Task directions: Exclude the pictures and repeat all of the data exactly.
╭─ Records supplied
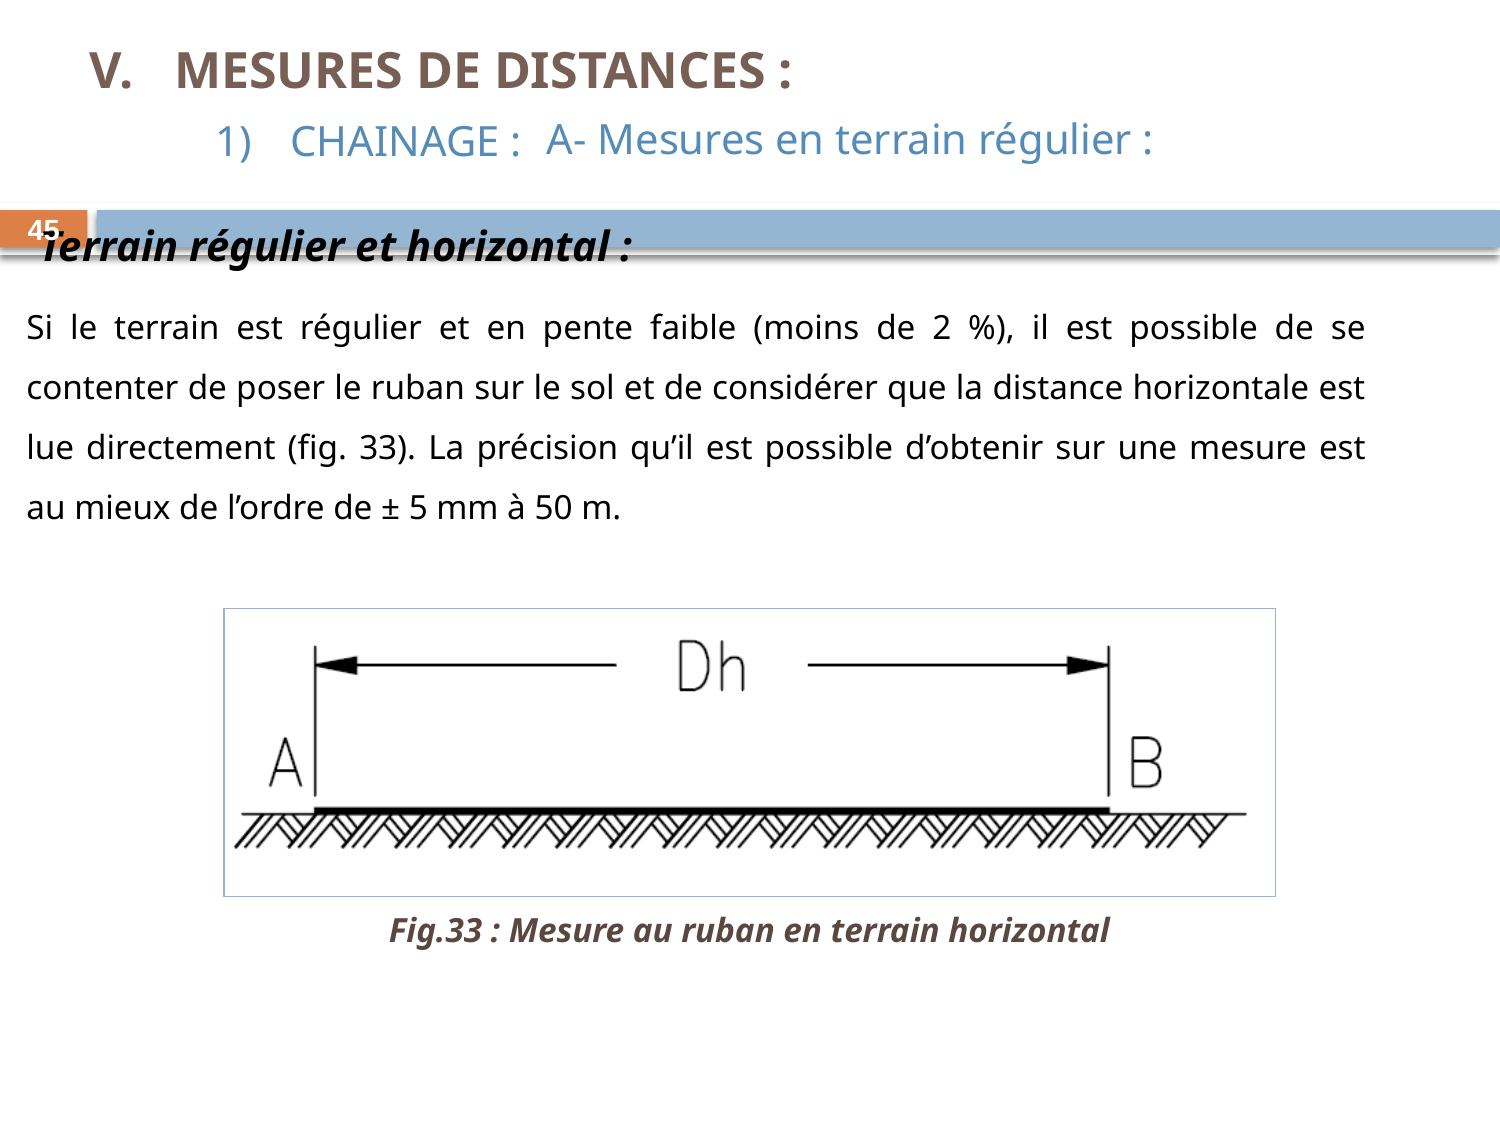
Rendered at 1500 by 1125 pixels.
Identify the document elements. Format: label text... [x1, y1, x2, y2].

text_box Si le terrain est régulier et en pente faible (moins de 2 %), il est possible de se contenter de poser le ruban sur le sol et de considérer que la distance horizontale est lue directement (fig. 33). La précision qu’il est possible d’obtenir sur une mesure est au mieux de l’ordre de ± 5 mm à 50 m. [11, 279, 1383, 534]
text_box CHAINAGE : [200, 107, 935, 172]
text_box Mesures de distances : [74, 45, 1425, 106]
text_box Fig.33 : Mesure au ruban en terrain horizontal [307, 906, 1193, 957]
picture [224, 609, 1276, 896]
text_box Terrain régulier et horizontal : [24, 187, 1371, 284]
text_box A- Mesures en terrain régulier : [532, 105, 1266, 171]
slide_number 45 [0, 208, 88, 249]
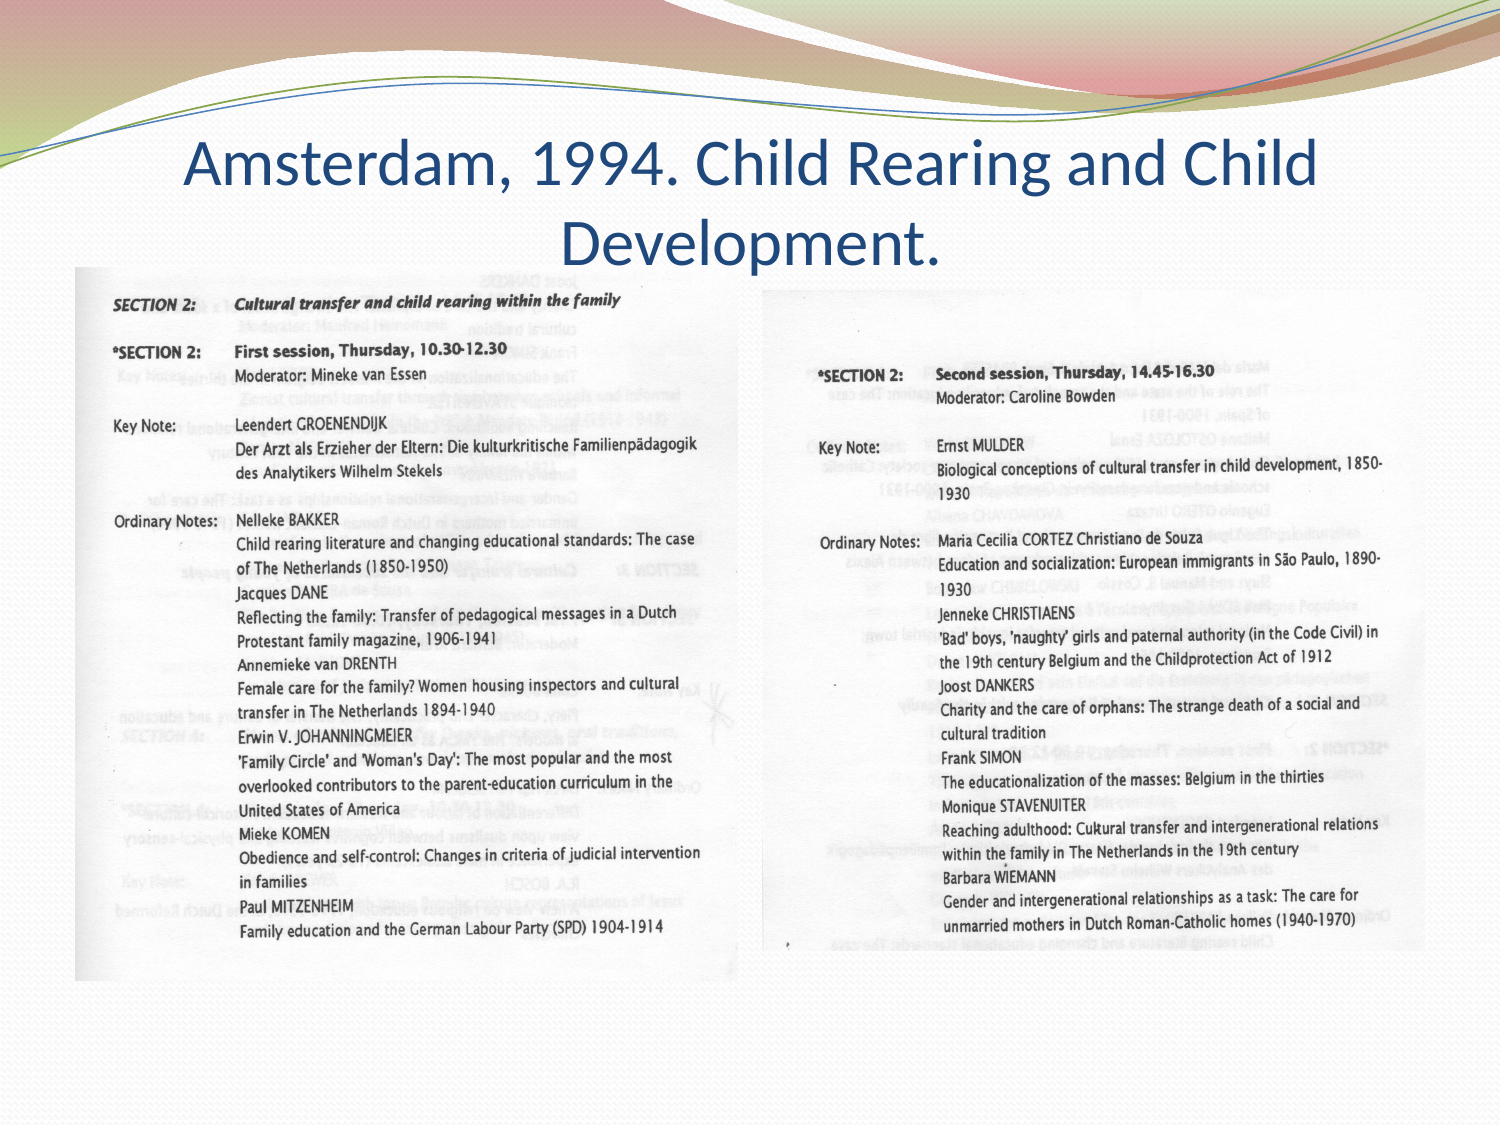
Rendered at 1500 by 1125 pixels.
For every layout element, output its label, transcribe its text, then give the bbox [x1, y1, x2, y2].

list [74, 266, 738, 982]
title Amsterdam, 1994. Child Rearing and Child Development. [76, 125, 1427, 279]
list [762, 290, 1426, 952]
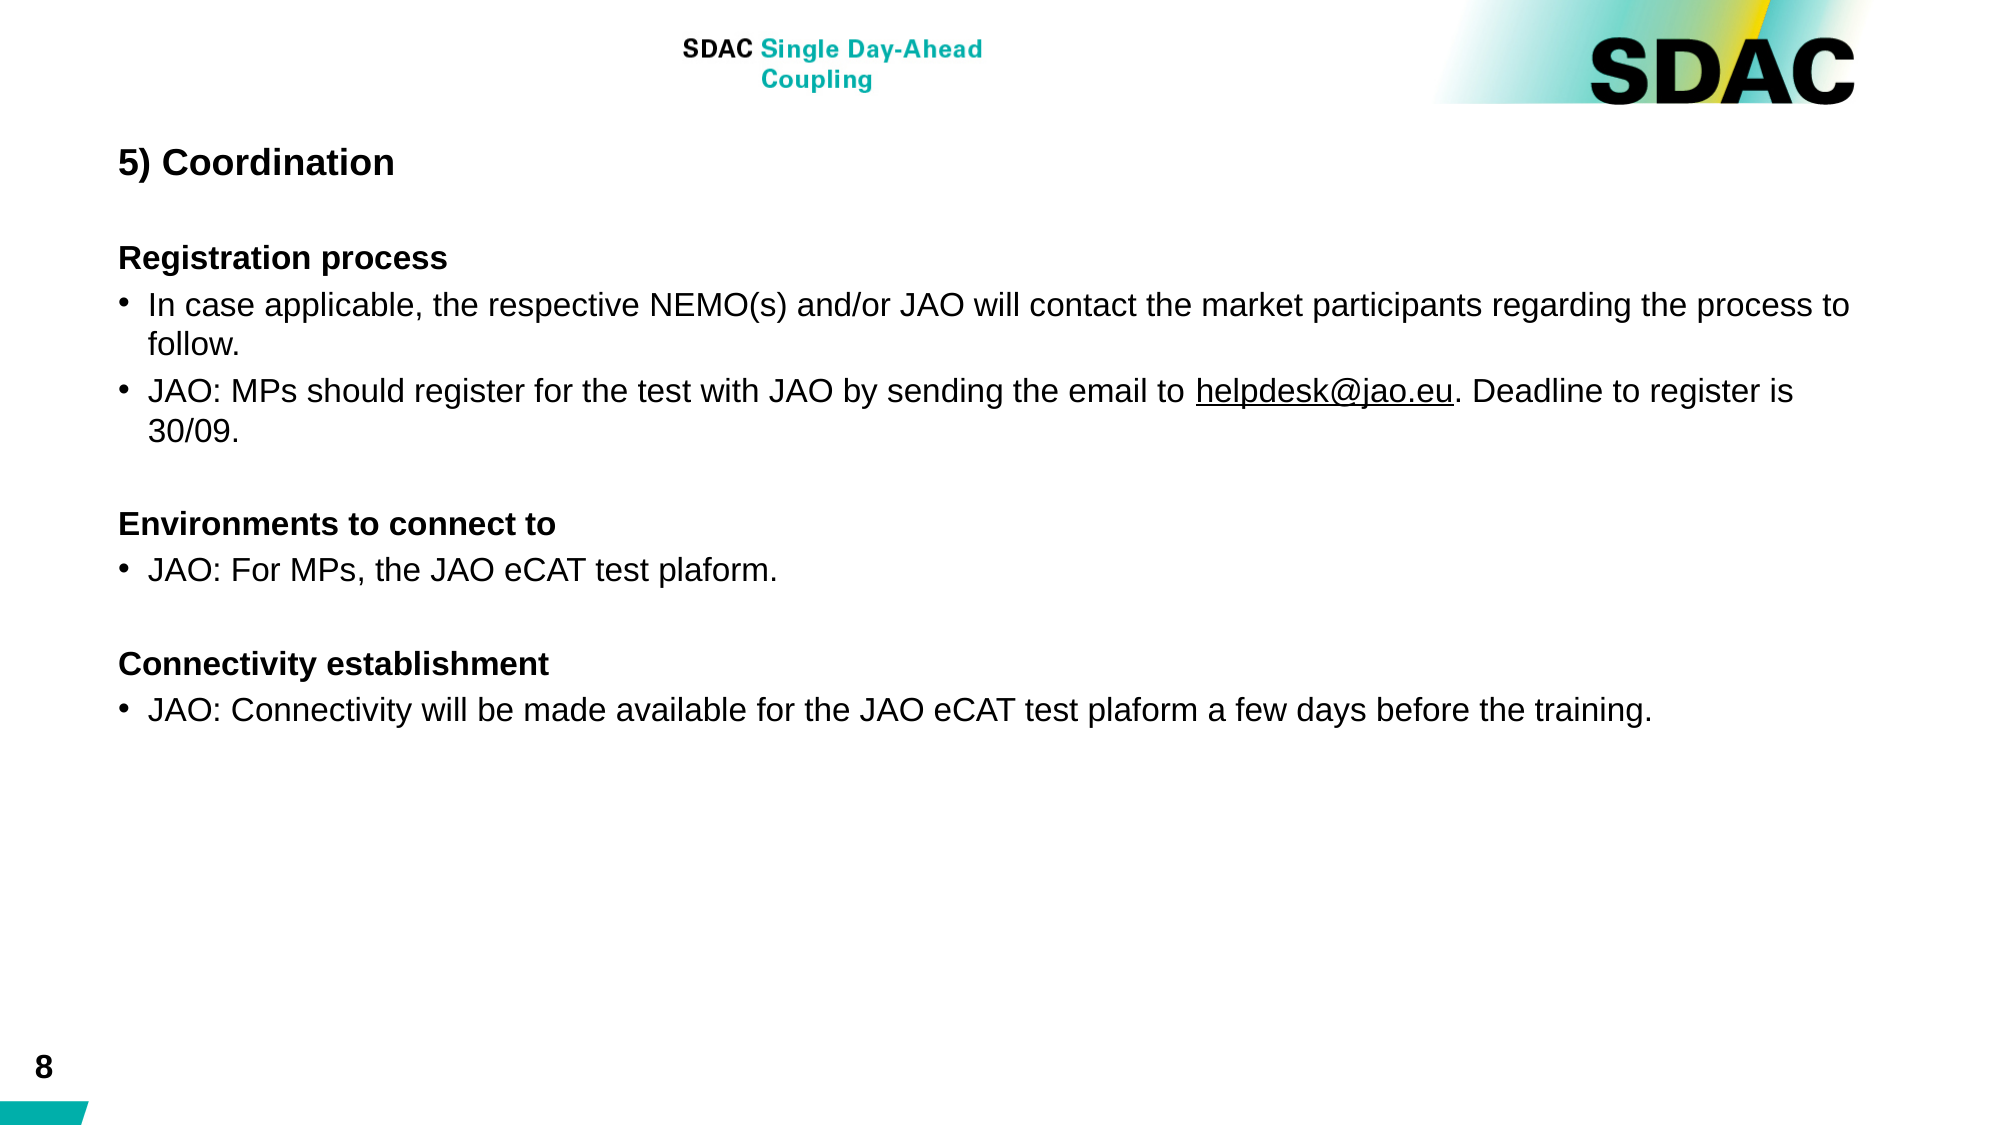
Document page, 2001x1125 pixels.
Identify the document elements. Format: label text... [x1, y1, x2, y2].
╰─
Output:
Rendered at 1500 by 1125 pixels.
Identify the document elements. Format: label text... [x1, y1, x2, y2].

text_box Si le terrain est régulier et en pente faible (moins de 2 %), il est possible de se contenter de poser le ruban sur le sol et de considérer que la distance horizontale est lue directement (fig. 33). La précision qu’il est possible d’obtenir sur une mesure est au mieux de l’ordre de ± 5 mm à 50 m. [11, 279, 1383, 534]
text_box CHAINAGE : [200, 107, 935, 172]
text_box Mesures de distances : [74, 45, 1425, 106]
text_box Fig.33 : Mesure au ruban en terrain horizontal [307, 906, 1193, 957]
picture [224, 609, 1276, 896]
text_box Terrain régulier et horizontal : [24, 187, 1371, 284]
text_box A- Mesures en terrain régulier : [532, 105, 1266, 171]
slide_number 45 [0, 208, 88, 249]
Rendered at 1500 by 1125 pixels.
For every layout element, output its label, transcribe its text, then give the bbox [x1, y1, x2, y2].

list [74, 266, 738, 982]
title Amsterdam, 1994. Child Rearing and Child Development. [76, 125, 1427, 279]
list [762, 290, 1426, 952]
Document page, 2001x1125 pixels.
Identify the document elements. Format: label text... [x1, y1, x2, y2].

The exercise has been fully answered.